▶ [WHAT YOU SHOULD DO]: What is needed is an exact transcription of every record.

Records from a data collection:

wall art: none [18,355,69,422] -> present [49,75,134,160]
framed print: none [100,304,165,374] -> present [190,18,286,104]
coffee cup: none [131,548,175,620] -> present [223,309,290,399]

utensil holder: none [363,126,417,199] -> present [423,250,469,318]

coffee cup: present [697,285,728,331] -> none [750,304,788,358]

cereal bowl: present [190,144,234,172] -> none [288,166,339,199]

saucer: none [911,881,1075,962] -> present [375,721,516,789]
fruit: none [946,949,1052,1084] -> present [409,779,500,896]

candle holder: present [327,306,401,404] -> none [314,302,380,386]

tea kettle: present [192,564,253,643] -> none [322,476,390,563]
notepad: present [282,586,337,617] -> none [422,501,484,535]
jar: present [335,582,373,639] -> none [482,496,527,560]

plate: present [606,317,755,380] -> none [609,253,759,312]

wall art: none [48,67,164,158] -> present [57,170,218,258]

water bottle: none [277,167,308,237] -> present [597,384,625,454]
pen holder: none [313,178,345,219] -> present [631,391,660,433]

▶ [SOLUTION]:
wall art: none [18,355,69,422] -> present [49,75,134,160]
framed print: none [100,304,165,374] -> present [190,18,286,104]
coffee cup: none [131,548,175,620] -> present [223,309,290,399]

utensil holder: none [363,126,417,199] -> present [423,250,469,318]

coffee cup: present [697,285,728,331] -> none [750,304,788,358]

cereal bowl: present [190,144,234,172] -> none [288,166,339,199]

saucer: none [911,881,1075,962] -> present [375,721,516,789]
fruit: none [946,949,1052,1084] -> present [409,779,500,896]

candle holder: present [327,306,401,404] -> none [314,302,380,386]

tea kettle: present [192,564,253,643] -> none [322,476,390,563]
notepad: present [282,586,337,617] -> none [422,501,484,535]
jar: present [335,582,373,639] -> none [482,496,527,560]

plate: present [606,317,755,380] -> none [609,253,759,312]

wall art: none [48,67,164,158] -> present [57,170,218,258]

water bottle: none [277,167,308,237] -> present [597,384,625,454]
pen holder: none [313,178,345,219] -> present [631,391,660,433]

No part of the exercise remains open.